In the years ahead, these trends show no signs of diminishing. The number of women earning more than their partners has trebled from one in 15 in the early Eighties to one in five in l995. A recent analysis of the British Household Panel Study shows that the gender gap in promotion opportunities is wide among women aged between 35 and 55 - about 22 per cent - but narrows to just 6 per cent for 25- to 34-year-old women and is almost zero for women under 25. The pay gap has closed dramatically, standing at a little over 4 per cent for women under 25, compared with 50 per cent for 35- to 55-year-olds.

In response to their rising power, women too no longer seem to want to be cast in the role of victim. But are men ready, willing and able to play the role of a weaker sex, or even the weaker sex?

Although the trends are clear, the responses are not. The most powerful seems to be a sort of male revivalism. After two decades in which young men especially have tried to redefine masculinity in feminism's image, more and more men argue that the idea of the New Man has emasculated them. New Man is being demolished by the culture of the New Lad, the born-again man in search of his fags, football and fornication. It's a celebration of a modern version of a raw masculinity.
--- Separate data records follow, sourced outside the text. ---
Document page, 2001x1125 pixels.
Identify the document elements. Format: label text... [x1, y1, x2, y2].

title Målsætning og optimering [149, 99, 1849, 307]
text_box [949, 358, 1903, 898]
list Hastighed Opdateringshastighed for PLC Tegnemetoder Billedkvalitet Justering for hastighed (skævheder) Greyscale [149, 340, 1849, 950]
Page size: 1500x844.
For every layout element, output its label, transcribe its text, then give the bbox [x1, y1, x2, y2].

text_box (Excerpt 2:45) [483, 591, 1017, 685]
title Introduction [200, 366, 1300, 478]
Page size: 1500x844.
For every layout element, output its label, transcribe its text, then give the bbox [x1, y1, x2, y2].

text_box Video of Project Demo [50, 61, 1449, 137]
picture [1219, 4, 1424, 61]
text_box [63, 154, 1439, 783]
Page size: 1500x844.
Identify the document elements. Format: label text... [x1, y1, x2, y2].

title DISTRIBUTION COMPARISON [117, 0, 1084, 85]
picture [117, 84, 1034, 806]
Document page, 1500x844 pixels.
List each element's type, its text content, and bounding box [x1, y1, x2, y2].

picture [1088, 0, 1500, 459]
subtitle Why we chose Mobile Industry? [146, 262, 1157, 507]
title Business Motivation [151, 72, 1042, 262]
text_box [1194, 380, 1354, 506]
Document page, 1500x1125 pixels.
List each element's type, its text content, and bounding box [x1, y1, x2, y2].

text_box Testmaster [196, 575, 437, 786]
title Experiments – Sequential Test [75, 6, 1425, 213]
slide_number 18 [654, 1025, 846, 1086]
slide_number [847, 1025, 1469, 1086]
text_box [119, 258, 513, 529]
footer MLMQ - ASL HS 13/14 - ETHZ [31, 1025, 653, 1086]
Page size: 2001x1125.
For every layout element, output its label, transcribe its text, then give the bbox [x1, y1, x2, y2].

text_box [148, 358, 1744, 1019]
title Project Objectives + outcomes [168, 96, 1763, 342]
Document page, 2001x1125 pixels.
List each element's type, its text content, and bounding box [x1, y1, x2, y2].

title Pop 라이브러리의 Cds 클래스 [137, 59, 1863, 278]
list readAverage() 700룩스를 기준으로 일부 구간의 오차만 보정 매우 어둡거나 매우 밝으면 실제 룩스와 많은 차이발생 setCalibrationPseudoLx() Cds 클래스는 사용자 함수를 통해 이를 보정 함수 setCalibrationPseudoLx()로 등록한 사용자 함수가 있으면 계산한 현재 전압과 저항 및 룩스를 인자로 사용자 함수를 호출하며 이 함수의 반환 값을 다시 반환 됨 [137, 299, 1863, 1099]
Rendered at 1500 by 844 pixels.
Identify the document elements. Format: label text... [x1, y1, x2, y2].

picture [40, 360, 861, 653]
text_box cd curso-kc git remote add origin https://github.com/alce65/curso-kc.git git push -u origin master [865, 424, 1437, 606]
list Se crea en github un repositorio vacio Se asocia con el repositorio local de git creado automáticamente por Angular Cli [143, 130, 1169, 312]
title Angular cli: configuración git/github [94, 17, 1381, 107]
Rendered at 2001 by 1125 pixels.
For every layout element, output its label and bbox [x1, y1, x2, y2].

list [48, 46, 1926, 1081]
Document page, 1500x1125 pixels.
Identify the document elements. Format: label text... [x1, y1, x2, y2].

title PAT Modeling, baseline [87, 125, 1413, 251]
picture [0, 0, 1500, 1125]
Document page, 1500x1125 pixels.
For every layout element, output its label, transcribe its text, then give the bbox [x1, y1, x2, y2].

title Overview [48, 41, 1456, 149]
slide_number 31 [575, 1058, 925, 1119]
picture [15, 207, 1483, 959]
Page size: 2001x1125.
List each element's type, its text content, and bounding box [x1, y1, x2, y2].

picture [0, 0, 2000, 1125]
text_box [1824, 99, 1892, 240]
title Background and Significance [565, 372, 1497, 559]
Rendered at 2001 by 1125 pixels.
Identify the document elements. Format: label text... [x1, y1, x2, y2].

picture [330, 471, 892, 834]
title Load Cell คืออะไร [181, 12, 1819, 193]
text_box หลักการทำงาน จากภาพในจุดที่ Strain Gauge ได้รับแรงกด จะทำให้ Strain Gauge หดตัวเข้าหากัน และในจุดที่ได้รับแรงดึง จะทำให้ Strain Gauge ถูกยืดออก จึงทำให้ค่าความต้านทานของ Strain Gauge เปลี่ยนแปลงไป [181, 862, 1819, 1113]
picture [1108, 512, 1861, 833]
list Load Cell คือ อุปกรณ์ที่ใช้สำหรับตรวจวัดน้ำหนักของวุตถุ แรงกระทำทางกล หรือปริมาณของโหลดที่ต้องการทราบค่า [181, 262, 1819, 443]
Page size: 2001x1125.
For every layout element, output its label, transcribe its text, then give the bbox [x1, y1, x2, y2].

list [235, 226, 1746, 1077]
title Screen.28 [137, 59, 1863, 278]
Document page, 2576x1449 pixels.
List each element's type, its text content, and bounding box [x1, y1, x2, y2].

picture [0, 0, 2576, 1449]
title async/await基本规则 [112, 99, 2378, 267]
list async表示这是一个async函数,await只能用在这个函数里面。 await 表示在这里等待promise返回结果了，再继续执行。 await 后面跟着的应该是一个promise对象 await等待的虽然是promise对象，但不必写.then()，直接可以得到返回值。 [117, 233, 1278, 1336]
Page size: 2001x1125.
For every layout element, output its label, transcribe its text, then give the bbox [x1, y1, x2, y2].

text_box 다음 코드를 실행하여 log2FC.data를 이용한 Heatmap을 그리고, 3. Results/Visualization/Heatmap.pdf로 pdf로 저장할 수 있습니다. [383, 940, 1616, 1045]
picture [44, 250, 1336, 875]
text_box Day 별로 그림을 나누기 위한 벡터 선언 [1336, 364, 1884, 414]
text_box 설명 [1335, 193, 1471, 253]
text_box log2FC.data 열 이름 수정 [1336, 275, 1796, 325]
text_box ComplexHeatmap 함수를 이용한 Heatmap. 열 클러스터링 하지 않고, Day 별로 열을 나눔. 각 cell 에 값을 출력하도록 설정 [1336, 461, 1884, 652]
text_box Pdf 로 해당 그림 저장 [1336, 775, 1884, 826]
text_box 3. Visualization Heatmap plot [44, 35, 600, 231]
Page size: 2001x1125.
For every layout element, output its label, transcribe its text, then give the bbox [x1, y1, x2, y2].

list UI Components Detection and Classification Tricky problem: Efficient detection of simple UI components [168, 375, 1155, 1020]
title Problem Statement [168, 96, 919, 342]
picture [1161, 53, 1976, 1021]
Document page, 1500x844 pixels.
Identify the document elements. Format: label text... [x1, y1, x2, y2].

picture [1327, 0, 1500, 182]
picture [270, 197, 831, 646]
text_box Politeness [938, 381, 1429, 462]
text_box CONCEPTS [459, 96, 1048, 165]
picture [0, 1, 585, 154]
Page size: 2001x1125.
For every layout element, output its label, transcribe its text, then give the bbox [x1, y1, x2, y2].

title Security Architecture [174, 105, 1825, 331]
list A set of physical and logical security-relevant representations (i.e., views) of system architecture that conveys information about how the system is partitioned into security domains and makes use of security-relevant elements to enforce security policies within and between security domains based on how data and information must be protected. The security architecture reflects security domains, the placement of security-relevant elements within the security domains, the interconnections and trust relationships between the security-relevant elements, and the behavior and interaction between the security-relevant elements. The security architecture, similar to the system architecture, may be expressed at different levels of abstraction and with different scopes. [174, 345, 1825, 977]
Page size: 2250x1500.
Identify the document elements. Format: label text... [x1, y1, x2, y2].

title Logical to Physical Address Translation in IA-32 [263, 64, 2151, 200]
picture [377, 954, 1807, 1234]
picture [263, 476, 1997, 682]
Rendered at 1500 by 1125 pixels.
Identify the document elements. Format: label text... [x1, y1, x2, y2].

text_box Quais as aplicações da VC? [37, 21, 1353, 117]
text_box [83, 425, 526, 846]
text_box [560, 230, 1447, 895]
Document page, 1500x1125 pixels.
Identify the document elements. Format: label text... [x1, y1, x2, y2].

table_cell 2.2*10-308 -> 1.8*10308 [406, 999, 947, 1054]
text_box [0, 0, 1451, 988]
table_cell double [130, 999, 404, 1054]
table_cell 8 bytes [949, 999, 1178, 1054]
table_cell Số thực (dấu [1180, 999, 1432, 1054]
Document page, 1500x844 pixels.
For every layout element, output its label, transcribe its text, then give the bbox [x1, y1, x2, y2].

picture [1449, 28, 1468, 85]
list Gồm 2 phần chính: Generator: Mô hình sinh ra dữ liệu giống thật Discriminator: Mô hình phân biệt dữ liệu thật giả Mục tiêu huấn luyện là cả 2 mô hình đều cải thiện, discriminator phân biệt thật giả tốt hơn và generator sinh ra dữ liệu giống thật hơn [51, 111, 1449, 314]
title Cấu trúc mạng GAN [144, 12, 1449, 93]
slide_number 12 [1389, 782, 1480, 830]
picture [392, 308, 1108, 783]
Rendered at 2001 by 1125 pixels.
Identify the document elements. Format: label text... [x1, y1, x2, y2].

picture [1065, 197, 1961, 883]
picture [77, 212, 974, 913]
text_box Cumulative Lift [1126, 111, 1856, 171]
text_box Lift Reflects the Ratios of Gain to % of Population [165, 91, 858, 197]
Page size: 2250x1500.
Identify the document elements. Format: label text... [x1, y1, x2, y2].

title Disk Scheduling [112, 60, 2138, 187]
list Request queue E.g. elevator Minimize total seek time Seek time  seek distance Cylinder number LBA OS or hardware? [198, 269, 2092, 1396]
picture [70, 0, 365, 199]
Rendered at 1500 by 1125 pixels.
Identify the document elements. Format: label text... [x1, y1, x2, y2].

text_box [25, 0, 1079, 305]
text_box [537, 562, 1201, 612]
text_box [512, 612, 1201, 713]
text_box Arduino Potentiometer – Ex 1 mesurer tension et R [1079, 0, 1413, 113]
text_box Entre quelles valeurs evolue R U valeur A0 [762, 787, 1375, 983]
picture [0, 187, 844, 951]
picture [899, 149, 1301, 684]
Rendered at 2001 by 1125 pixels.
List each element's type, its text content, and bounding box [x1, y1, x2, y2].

The most charitable interpretation is that men can only find themselves by exploring rather than denying their masculinity, although it is not clear how this will help them to acquire the traditionally feminine skills that are vital to success in the modern economy and family. (Ironically the demolition of New Man has in part been helped by women who themselves see New Man as too right-on to be sexy.)

Where men have become politically active as men - particularly in the Families Need Fathers campaign - they have acquired the language and outlook of a minority persecuted group, not unlike the women's liberation movement in the Seventies. Again it is the US that provides a guide to what might be in store. There, all sorts of groups - women, blacks, gays, the disabled - claim special rights on the basis of a history of victimisation. They make a claim upon the principles of social justice because they have been so unfairly treated in the past. It is meant to be an argument for greater justice but it ends up breeding a culture of complaint, fracturing society into competing claimant groups.

In Britain these trends are far less pronounced, but that should not mislead us into thinking that they are not at work. Small business people complain about the burden put upon them by the Government; taxpayers are encouraged to complain about scroungers; parents feel their children are victims of an under-funded education system; the frail and elderly complain they are victims of a society that no longer cares for them. Everyone wants to hide behind the cloak of victimhood. After all, it is safe and secure; blame for failure can be pinned on others. Accepting personal responsibility is infinitely more threatening and challenging than claiming redress for unfair treatment. Trading victim status is more and more the way we want to conduct arguments about rights and responsibilities. Such a politics is ultimately corrosive of solidarity, because it will pit men against women, one minority against another. And because men could become the most powerful minority group ever created, women have a lot to lose from men becoming entrenched in the politics of self-pitying victims. The danger of that is that politics - not just the politics of Westminster, but the everyday gender politics of relationships and work - becomes nothing more than a jostling for a more privileged position in the hierarchy of misery. Not an appetising prospect.